Brian Rose (B.A. Haverford College; M. A., Ph.D. Columbia University) is James B. Pritchard Professor of Archaeology and Curator-in-Charge of the Mediterranean Section of the University Museum of Archaeology and Anthropology. Since 1988 he has been Head of Post-Bronze Age excavations at Troy, and is English language editor of Studia Troica, the annual journal of the Troy excavations. His new survey project in the Granicus River Valley focuses on recording and mapping the Graeco-Persian tombs that dominate the area. His research has also concentrated on the political and artistic relationship between Rome and the provinces (Dynastic Commemoration and Imperial Portraiture in the Julio-Claudian Period, Cambridge University Press, 1997). He is Vice President of the American Research Institute in Turkey, First Vice-President of the Archaeological Institute of America, and a Trustee of the American Academy in Rome. His recent seminars have dealt with Roman Topography, the Archaeology of Troy, Augustan Rome, and Roman Republican sculpture, architecture, and coinage. He is currently finishing the final publication of the architecture and architectural decoration of the Roman houses at Troy.

Larry Schwartz

Larry Schwartz recently retired from the U.S. Department of State as Deputy Assistant Secretary for Public Diplomacy, Bureau of Near Eastern Affairs, responsible for directing U.S. public affairs, educational and cultural affairs programs between the United States and partners in the Middle East – North Africa region.

Mr. Schwartz served in diplomatic assignments in the Middle East, South Asia, Africa, East Asia and Europe for over 34 years, where work in partnership with governments and educational institutions revealed the vulnerability of cultural heritage to destruction for both economic and political reasons. After the fall of Taliban rule, Mr. Schwartz worked with staff and partners in Kabul to fund the protection of sites across Afghanistan and the rebuilding of the National Museum.
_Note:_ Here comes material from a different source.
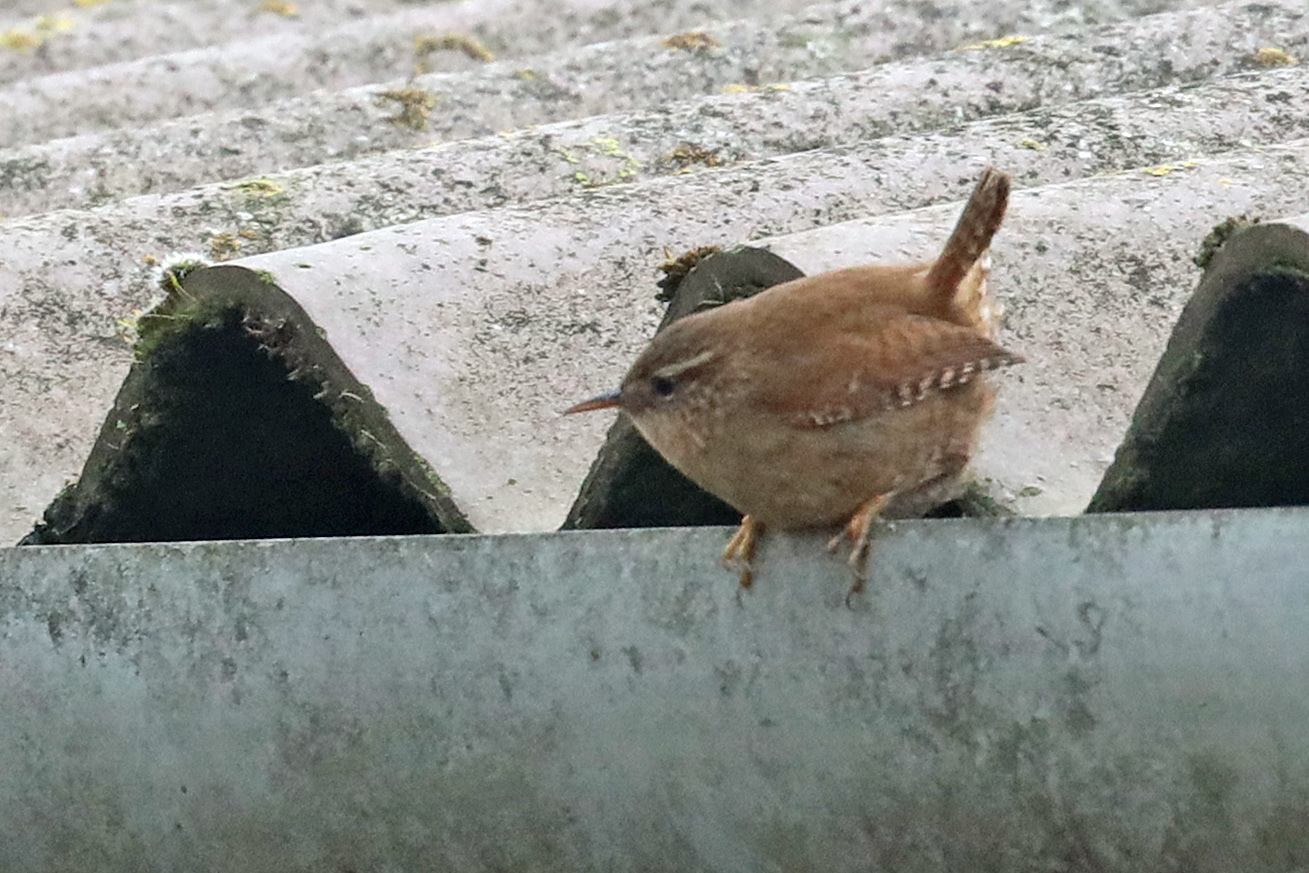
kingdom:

He also worked to preserve historic sites across the South Asia region, particularly while serving in India and Pakistan.

As founding co-chair of the Global Coalition Against ISIL’s Communications Working Group, Mr. Schwartz helped focus international outrage over ISIL’s cultural heritage destruction and antiquities sales fundraising.

Mr. Schwartz has been assisting the Antiquities Coalition on its campaign against cultural racketeering since 2016.